This repository has all the code used in the experiments carried out in the paper "Pre-processing Approaches for Imbalanced Distributions in Regression" [1].
This repository is organized as follows:
- R_Code folder - contains all the code for reproducing the experiments described in the paper;
- Data folder - contains the 15 regression data sets used in the experiments carried out;
- Figures folder - contains all the figures obtained from the experimental evaluation on 15 real world data sets;
The paper also provides a data repository with imbalanced regression data sets in different formats.
The experimental design was implemented in R language. Both code and data are in a format suitable for R environment.
In order to replicate these experiments you will need a working installation of R. Check [https://www.r-project.org/] if you need to download and install it.
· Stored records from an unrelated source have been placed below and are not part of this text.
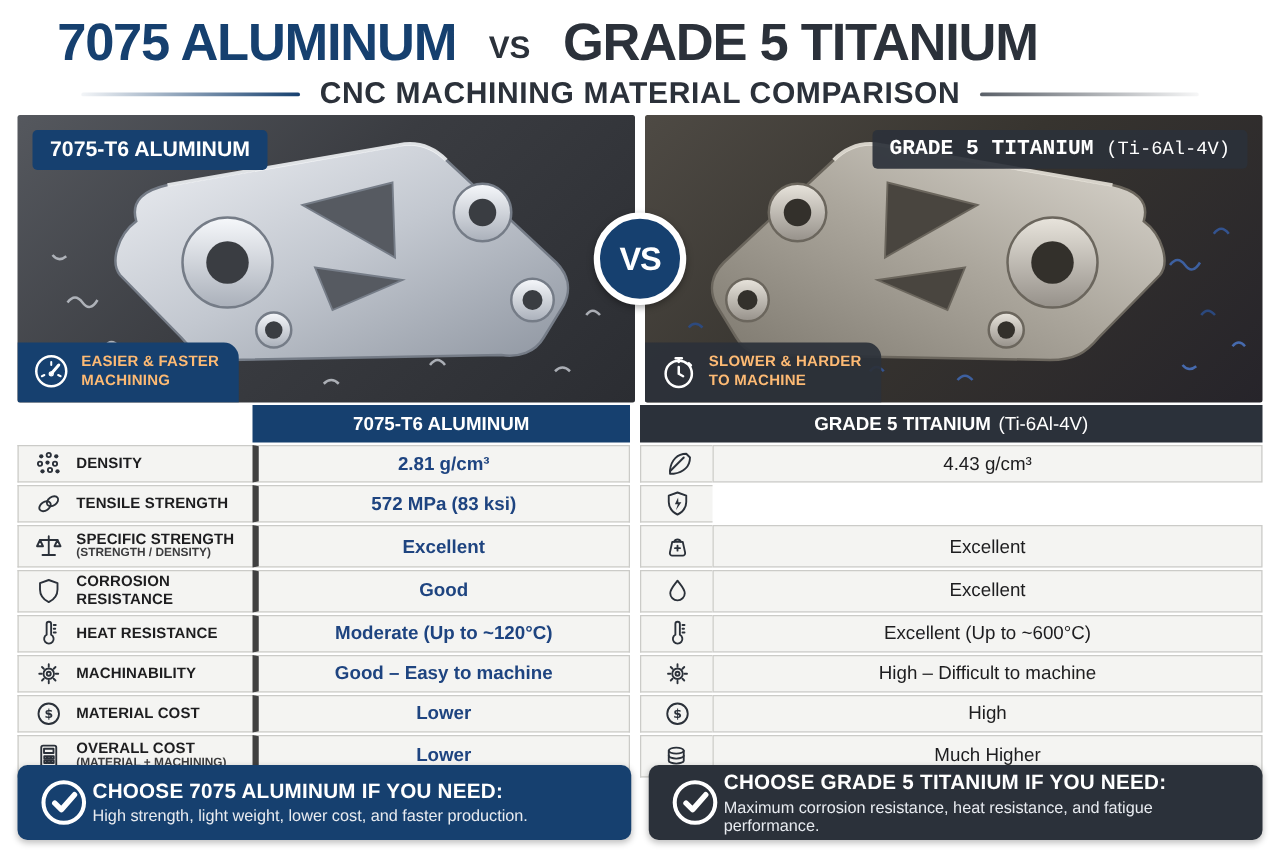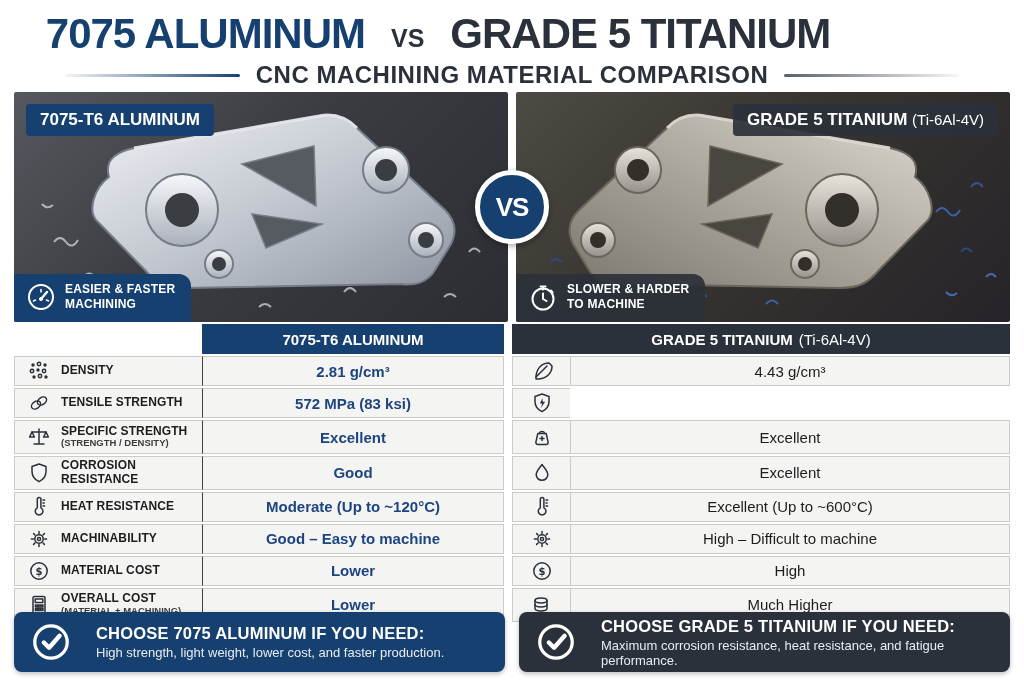--- a/index.html
+++ b/index.html
@@ -30,7 +30,7 @@
   .tag { position:absolute; top:12px; padding:6px 14px; border-radius:4px;
     color:#fff; font-size:17px; font-weight:bold; white-space:nowrap; }
   .tag.alu { left:12px; background:#16406f; }
-  .tag.ti  { right:12px; background:rgba(43,49,58,0.92); }
+  .tag.ti  { right:12px; background:rgba(43,49,58,0.92);font-family:Liberation Mono, monospace; }
   .tag .normal { font-weight:normal; font-size:15px; }
   .badge { position:absolute; left:0; bottom:0; display:flex; align-items:center; gap:9px;
     padding:8px 16px 9px 12px; border-top-right-radius:12px; color:#ffffff; }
In your R installation you also need to install the following additional R packages:
- DMwR
- performanceEstimation
- UBL
- uba
- e1071
- randomForest
- earth
- nnet
All the above packages, with the exception of uba package, can be installed from CRAN Repository directly as any "normal" R package. Essentially you need to issue the following command within R:
install.packages(c("DMwR", "performanceEstimation", UBL", "e1071", "randomForest", "earth", "nnet"))
Additionally, you will need to install uba package from a tar.gz file that you can download from [http://www.dcc.fc.up.pt/~rpribeiro/uba/].
For installing this package issue the following command within R:
install.packages("uba_0.7.7.tar.gz",repos=NULL,dependencies=T)
To replicate the figure in this repository you will also need to install the packages:
- ggplot2
- scmamp
As with any R package, we only need to issue the following command:
install.packages(c("ggplot2", "scmamp"))
Check the README file in the R_Code folder to see more detailed instructions on how to run the experiments.
[1] Branco, P. and Torgo, L. and Ribeiro R.P. (2017) "Pre-processing Approaches for Imbalanced Distributions in Regression" Special Issue on Learning in the Presence of Class Imbalance and Concept Drift. Neurocomputing Journal. (submitted).